身の回りの環境やそれに関わる人を調べることで少しは解決策が生まれるかもしれない。そんな考えからの提案は採用され、明日からクロロとフェイタンは帰る方法を探すついでに、イルミとヒソカはアズの身の回りのことを中心に調べることになった。


「今までボク達は殆ど何も出来てなかったから仕事が出来てよかったよ♥」

「この世界の言語はだいたい理解出来たしな。文書などもよっぽど難しい漢字がなければ読めるようになったから情報も集めやすくなったのは大きいだろう」


1週間で平仮名、片仮名、常用漢字を覚え、アズに驚かれたことは記憶に新しい。
1ヶ月という時が経った今、4人とも空いた時間に練習したことで、日本をマスターすることが出来ていた。

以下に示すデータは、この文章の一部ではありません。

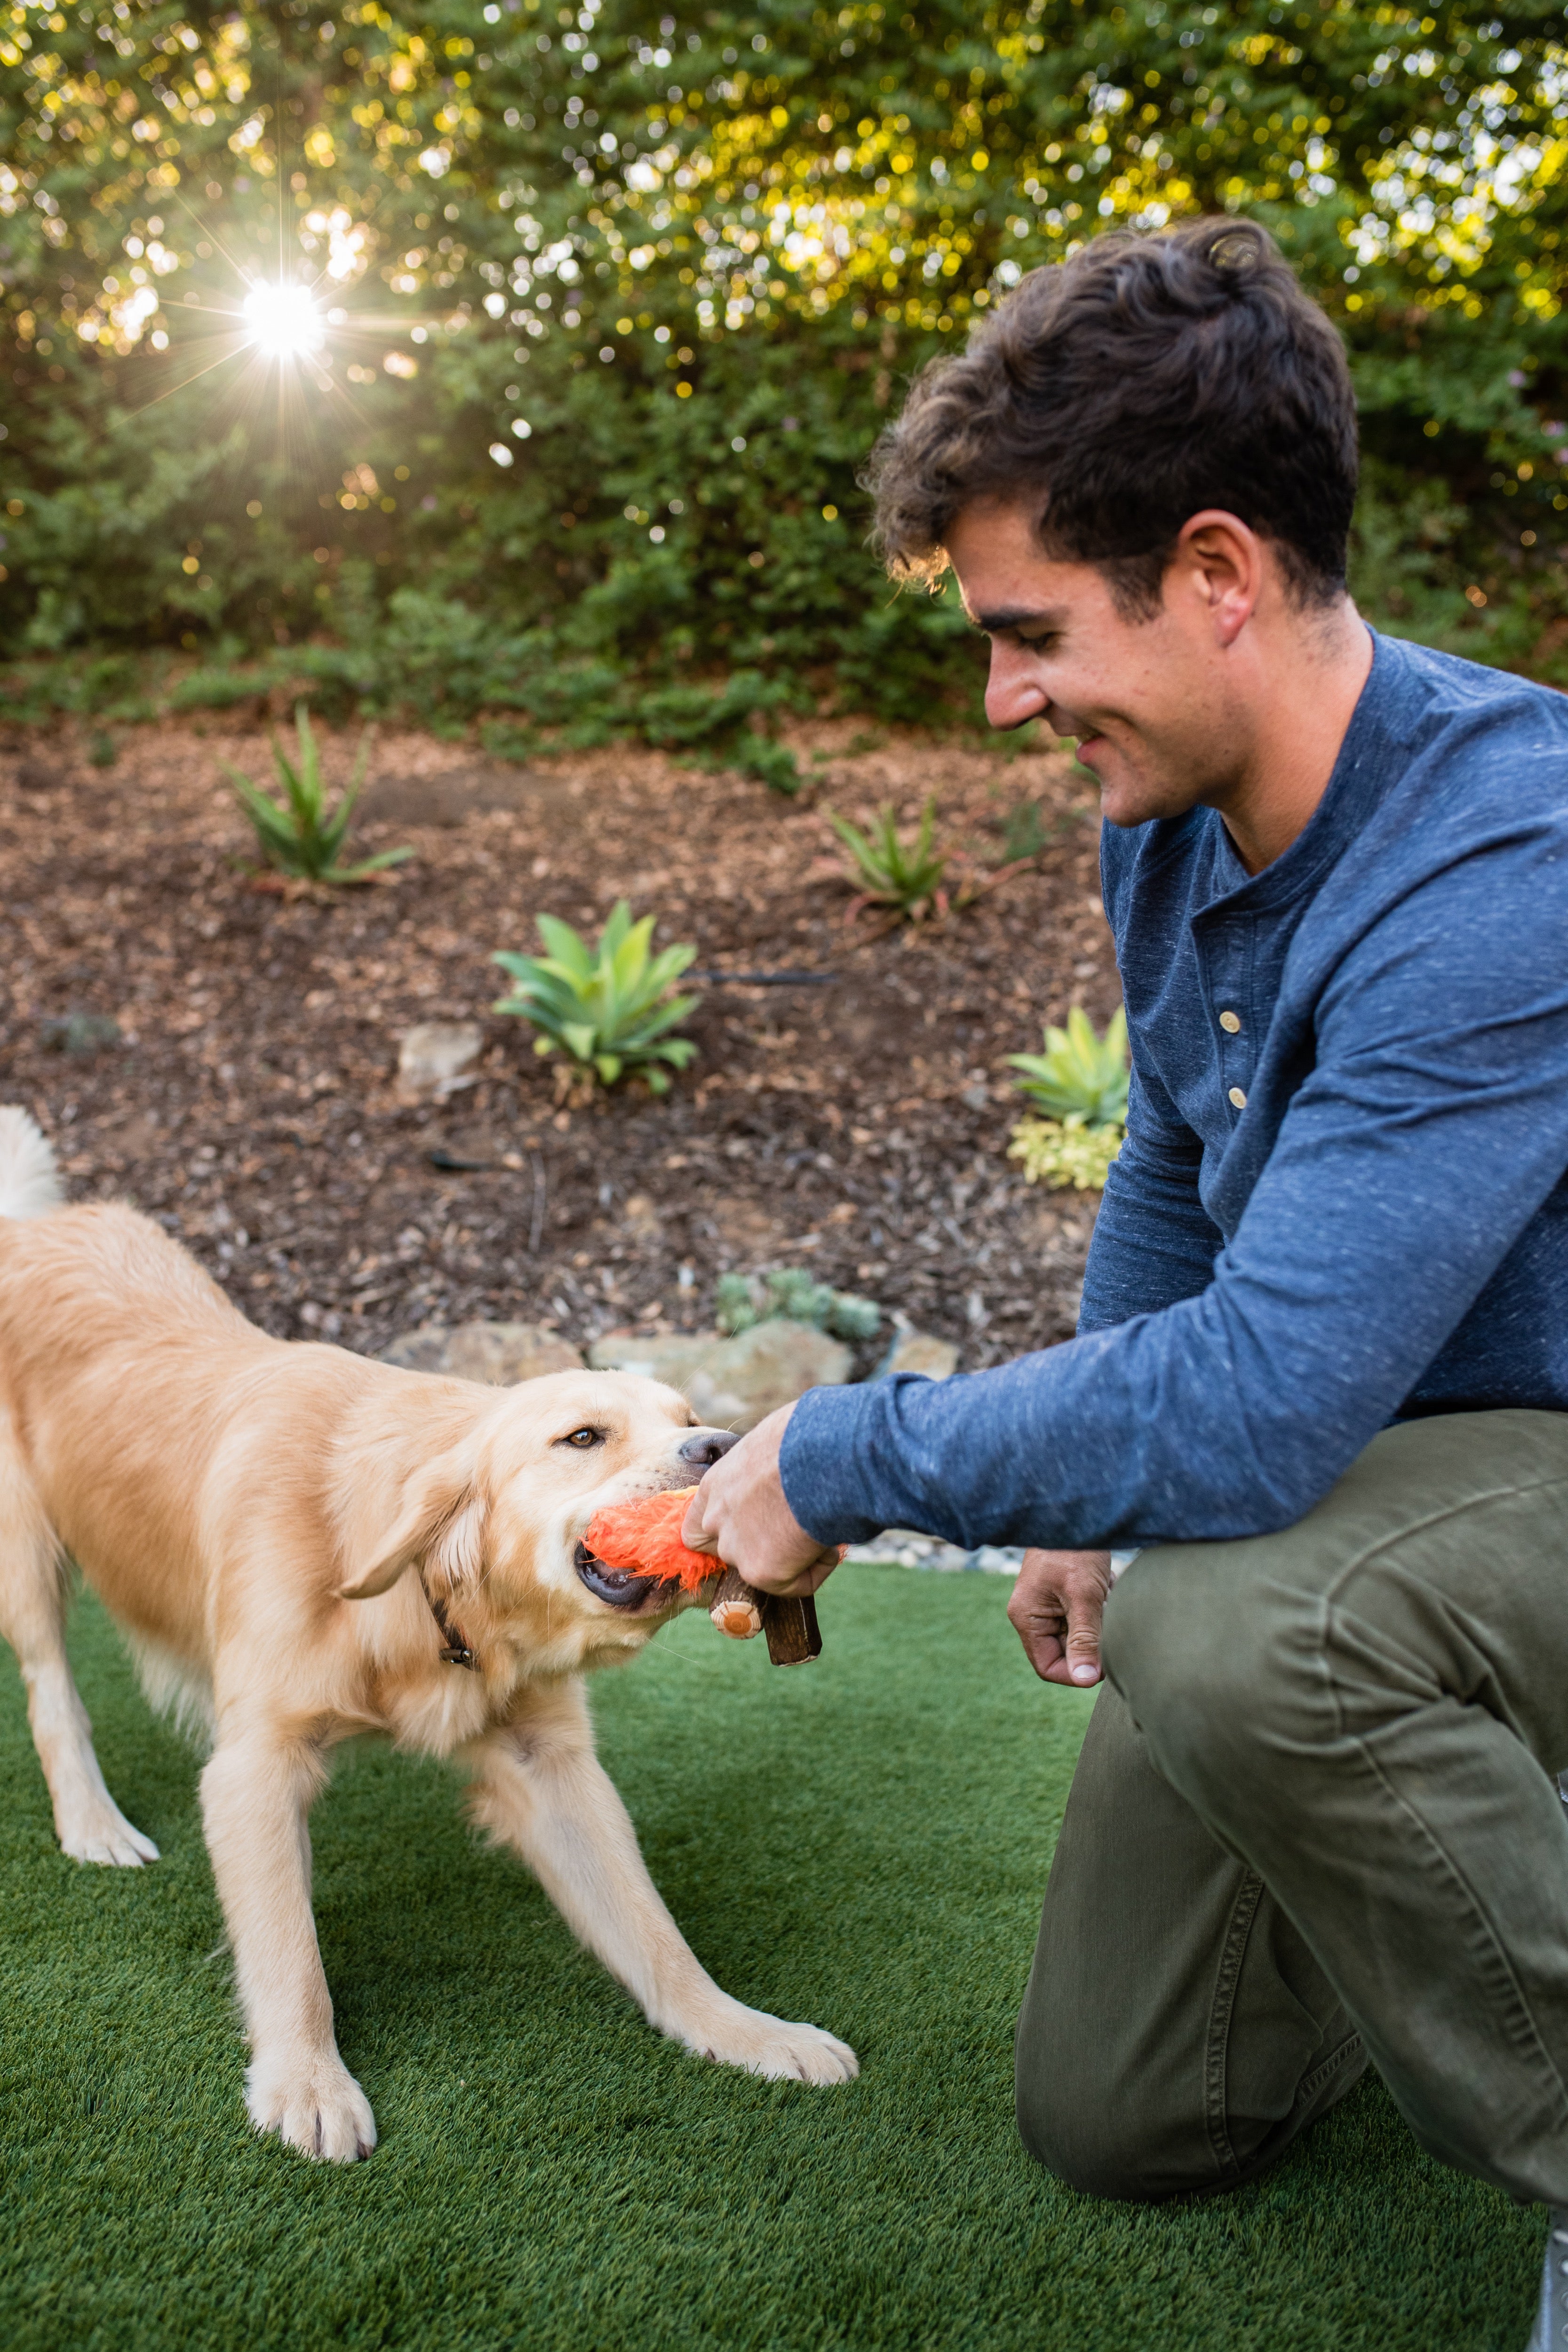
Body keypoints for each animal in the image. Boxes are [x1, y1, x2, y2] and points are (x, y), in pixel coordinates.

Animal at [0, 1110, 860, 2154]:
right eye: (581, 1437)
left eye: (689, 1417)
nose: (723, 1448)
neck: (413, 1599)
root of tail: (29, 1225)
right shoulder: (254, 1765)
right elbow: (289, 1950)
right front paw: (308, 2083)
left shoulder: (548, 1764)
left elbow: (654, 1933)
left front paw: (745, 2033)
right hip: (25, 1546)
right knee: (50, 1684)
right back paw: (92, 1823)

情報集めは問題ない。この問題を早く解決してあげるのが今の4人に出来ることだ。

1人残してしまうアズがひとりで苦しむことがないように、一刻も早く解決してあげたいという気持ちが4人を動かしていた。
本当は自分達の世界に連れていきたい。そうすれば嫌がらせを受けることもなく、もう働かなくてもいい自由な空間を用意してあげられる。でもそんなことを言ってもアズを困らせてしまうだけだろう。
少なからず仕事のことを気にするはずだ。
それに4人の住む世界は血にまみれているのだ。こんな平和な世界から死という存在を身近に感じる世界に行きたがるとは思えない。
自分たちの世界につれて行かないのがベストな選択だというのは、いうまでもなかった。


「手がかりが全然見つからなくて気が滅入って来ていたが、もうひとつの目的ができたから少しはモチベーションもあがるだろう」


クロロは口角を上げるとソファーから立ち上がり、リビングを後にした。